Monday, November 28, 2011

A Dirty, Poorly Lighted Place

By: wallyir

Location, location, location.  As it is in real estate, so it is in narrative, and ever will be in gaming.  Amen.

Recently, Noisms reflected on the tensions between story logic and logistics in role-play gaming and he touched on the weakness of the GNS typology as a theoretical framework for understanding gaming.  In the past when I have entered into such discussions on messageboards, I have advocated the superiority of what we learned about analyzing fictional elements in our school days over GNS went it comes to understanding the RPG.  Noisms' dichotomy brought to my mind a perfect example of why this is so: logistics, or the resources and goods available to the PCs, should be determined by the location.  It's not so much against story logic as it should be a part of story logic.

But, a voice cries, a game is about having fun.  What's fun about tying logistics to location?  First, as C. Kutalik has recently reminded us, "The deepest and most satisfying fantasy worlds are often rooted in a profound sense of place."  This is a truth worthy of regular reminders.  The more captivating and seemingly real the setting in which the characters enact the action, the more enjoyable is one of the key elements that our understanding of story tells us is essential.  It matters that we are much more likely to find the rare sun orchid elixir in a desert city of Thuvia, whence it originates, than in a stone giant lair in the Iron Peaks.  The more players know what they can predict to find in a place, the more they can inhabit their characters and direct them to look for certain things, and be surprised when they do find something unlikely.  Verisimilitude enables them to imagine the place in their minds is a real place, distinct from other places, and to manipulate the imaginary environment as if it were a real place subject to real characters.
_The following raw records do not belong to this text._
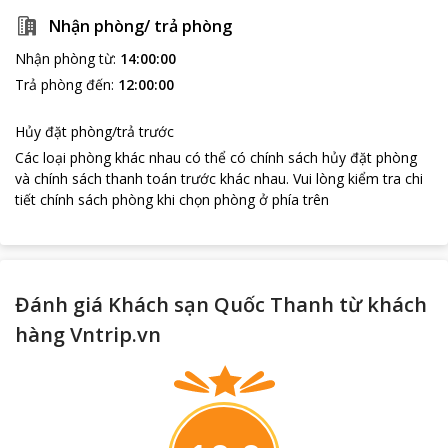
Nhận phòng/ trả phòng
Nhận phòng từ
:
14:00:00
Trả phòng đến
:
12:00:00
Hủy đặt phòng/trả trước
Các loại phòng khác nhau có thể có chính sách hủy đặt phòng
và chính sách thanh toán trước khác nhau
.
Vui lòng kiểm tra chi
tiết chính sách phòng khi chọn phòng ở phía trên
Đánh giá Khách sạn Quốc Thanh từ khách
hàng Vntrip.vn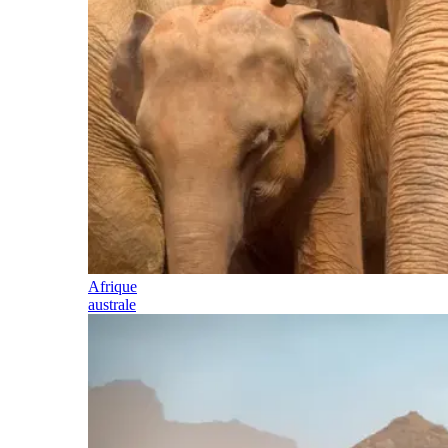
Afrique
australe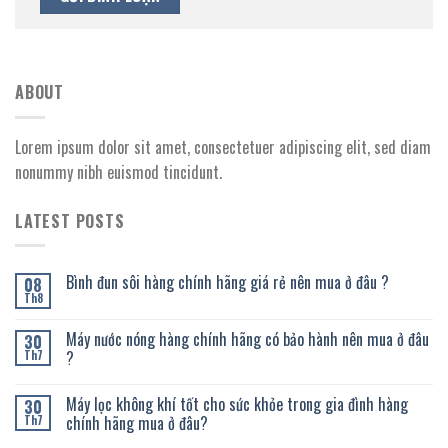
ABOUT
Lorem ipsum dolor sit amet, consectetuer adipiscing elit, sed diam
nonummy nibh euismod tincidunt.
LATEST POSTS
Bình đun sôi hàng chính hãng giá rẻ nên mua ở đâu ?
08
Th8
Máy nước nóng hàng chính hãng có bảo hành nên mua ở đâu
30
?
Th7
Máy lọc không khí tốt cho sức khỏe trong gia đình hàng
30
chính hãng mua ở đâu?
Th7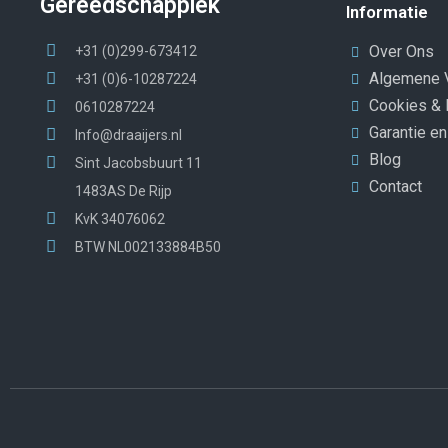
Gereedschapplek
Informatie
Over Ons
+31 (0)299-673412
Algemene 
+31 (0)6-10287224
Cookies & 
0610287224
Garantie e
Info@draaijers.nl
Blog
Sint Jacobsbuurt 11
Contact
1483AS De Rijp
KvK 34076062
BTW NL002133884B50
For an example of an inspiring location, see /Matt of Asshat Paladins' recent post about the Majlis al-Jinn.  Following the links he gives to nourish the imagination on the images and descriptions of the place should inspire a place that is as different in the logistics as it is in feel or flavor from another imaginary location inspired by alpine villages.  If the jinn are worshiped by nomadic, superstitious halflings who call their land Ma-sheret and whose most valuable resource is water that springs in the caves controlled by the jinn and the alpine villages are built by dwarven herders, woodsmen, and mountaineers who pursue the PCs for killing a mountain ram, their totemic animal for whom the Big Horns mountain range is named, then the players will never mistake Ma-sheret for the Big Horns, even though their characters adventured in both areas and hired local short humanoids to be their guides in both.
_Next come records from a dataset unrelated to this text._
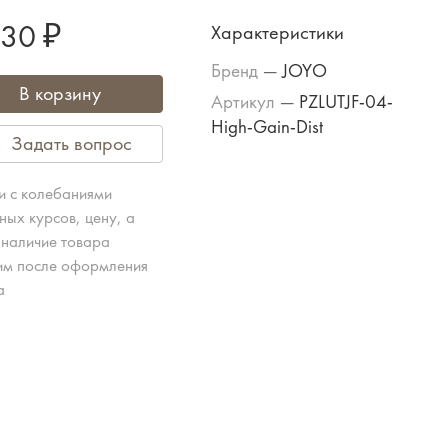
330 ₽
Характеристики
Бренд
—
JOYO
В корзину
Артикул
—
PZLUTJF-04-
High-Gain-Dist
Задать вопрос
зи с колебаниями
ных курсов, цену, а
 наличие товара
им после оформления
а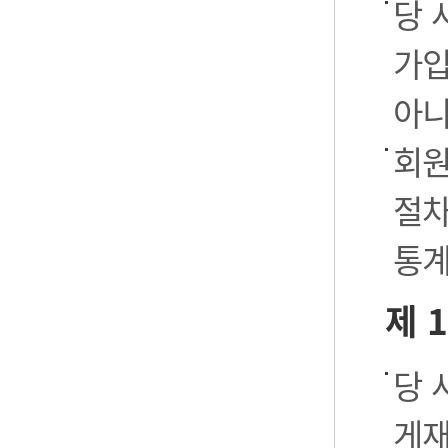
당 
가입
아니
회원
절차
통계
제 
당 
게재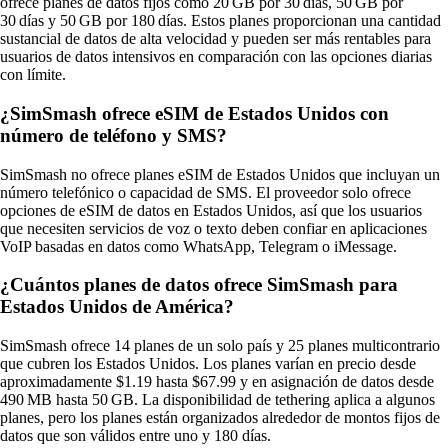
ofrece planes de datos fijos como 20 GB por 30 días, 50 GB por
30 días y 50 GB por 180 días. Estos planes proporcionan una cantidad
sustancial de datos de alta velocidad y pueden ser más rentables para
usuarios de datos intensivos en comparación con las opciones diarias
con límite.
¿SimSmash ofrece eSIM de Estados Unidos con
número de teléfono y SMS?
SimSmash no ofrece planes eSIM de Estados Unidos que incluyan un
número telefónico o capacidad de SMS. El proveedor solo ofrece
opciones de eSIM de datos en Estados Unidos, así que los usuarios
que necesiten servicios de voz o texto deben confiar en aplicaciones
VoIP basadas en datos como WhatsApp, Telegram o iMessage.
¿Cuántos planes de datos ofrece SimSmash para
Estados Unidos de América?
SimSmash ofrece 14 planes de un solo país y 25 planes multicontrario
que cubren los Estados Unidos. Los planes varían en precio desde
aproximadamente $1.19 hasta $67.99 y en asignación de datos desde
490 MB hasta 50 GB. La disponibilidad de tethering aplica a algunos
planes, pero los planes están organizados alrededor de montos fijos de
datos que son válidos entre uno y 180 días.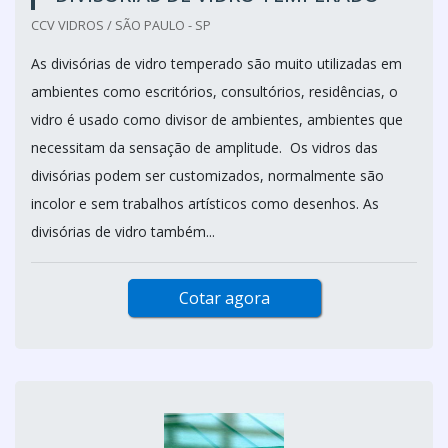
CCV VIDROS / SÃO PAULO - SP
As divisórias de vidro temperado são muito utilizadas em
ambientes como escritórios, consultórios, residências, o
vidro é usado como divisor de ambientes, ambientes que
necessitam da sensação de amplitude. Os vidros das
divisórias podem ser customizados, normalmente são
incolor e sem trabalhos artísticos como desenhos. As
divisórias de vidro também...
Cotar agora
Because of the way we relate to location and how location determines logistics, questions such as, "Why do dungeons look the way they look?" matter.  Again, in my own case, when people say, "mega-dungeon," the first thing that comes to my mind is a place almost none of you have heard of: The Maze Zorg, built by the Mag Cabal in an area of natural caverns below jungles in the world of my college DM, Orbregg.    The fact that the natural caverns were expanded by extensive mining and mechanical expertise by githzerai working for the cabal of evil wizards for specific purposes (cowing the drugged members of a cult they ran on one side and giving them a protected hiding place from the protagonists on the other) gives it a different shape and feel in my imagination than the futuristic underworld of H. G. Wells' morlocks.  It would matter which underworld I were in as a character when it came to what I would look for in terms of tools, machines, or traps.
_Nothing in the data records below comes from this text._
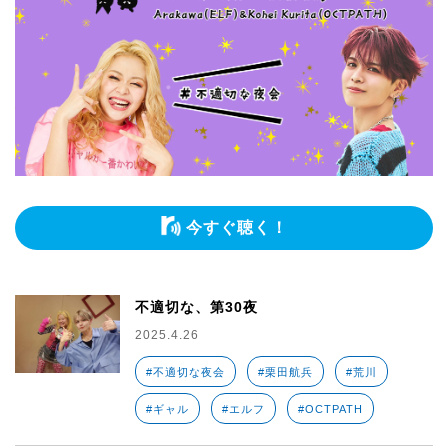
今すぐ聴く！
不適切な、第30夜
2025.4.26
#不適切な夜会
#栗田航兵
#荒川
#ギャル
#エルフ
#OCTPATH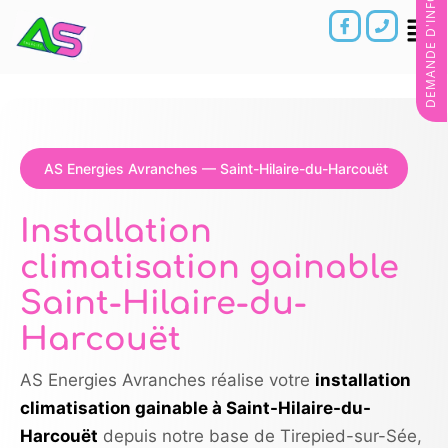
DEMANDE D'INFORMATIONS
AS Energies Avranches — Saint-Hilaire-du-Harcouët
Installation
climatisation gainable
Saint-Hilaire-du-
Harcouët
AS Energies Avranches réalise votre
installation
climatisation gainable à Saint-Hilaire-du-
Harcouët
depuis notre base de Tirepied-sur-Sée,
If Tolkien is right in picking out the sub-creation of a secondary world as being the essence of mythopoesis, then we should not be surprised that location would be preeminent among elements that we must give attention in the playing of a fantasy RPG.  This is true on the meta, world level, and it is true as one begins in a clean, well-lighted tavern called The Green Dragon and ends in a dark, dirty dungeon below the ruins of the Tower of Zenopus.  As you ramble on your mythopoeic wanderings, I bid you godspeed this Monday.  And when you find a place worth marking, I hope you will raise a cairn or write a traveler's note to guide the rest of us and let us know what it was that made that site real, compelling, magical.